Minimum force required to prevent a ball weighing 29.6 pounds from rolling down a ramp which is inclined 14.9 degrees with the horizon?
To find the minimum force required to prevent the ball from rolling down the ramp, we need to consider the gravitational force pulling the ball downward and the component of this force that is acting parallel to the ramp.
First, let's break down the weight of the ball into its components. The weight W of an object can be calculated using the formula W = m * g, where m is the mass of the object and g is the acceleration due to gravity.
To find the mass of the ball, we need to convert the weight from pounds to kilograms. Since 1 lb is approximately 0.454 kg, the mass of the ball can be calculated as follows:
mass (m) = weight (W) / conversion factor
= 29.6 lb / 0.454 kg/lb
≈ 65.0 kg
Next, we need to determine the component of the weight parallel to the ramp. This can be calculated using the formula F = W * sin(θ), where F is the force acting parallel to the ramp, and θ is the angle of inclination of the ramp.
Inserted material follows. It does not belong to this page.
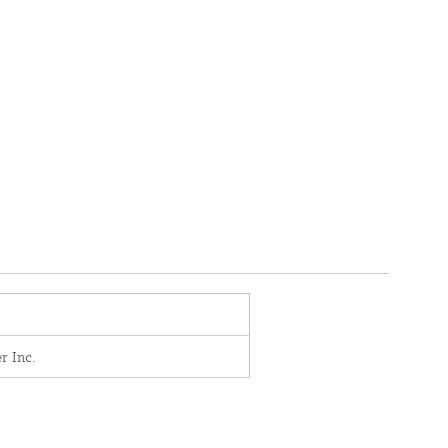
r Inc.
Substituting the known values into the formula:
F = 29.6 lb * sin(14.9 degrees)
However, before we proceed with the calculation, it's important to convert the angle from degrees to radians since the trigonometric functions in most programming languages work with radians. The conversion can be done using the formula:
theta_radians = theta_degrees * pi / 180
Substituting the angle of inclination into the formula:
theta_radians = 14.9 degrees * pi / 180
≈ 0.26 radians
Finally, we can calculate the force:
F = 29.6 lb * sin(0.26 radians)
≈ 8.0 lb
Therefore, the minimum force required to prevent the ball from rolling down the ramp is approximately 8.0 pounds.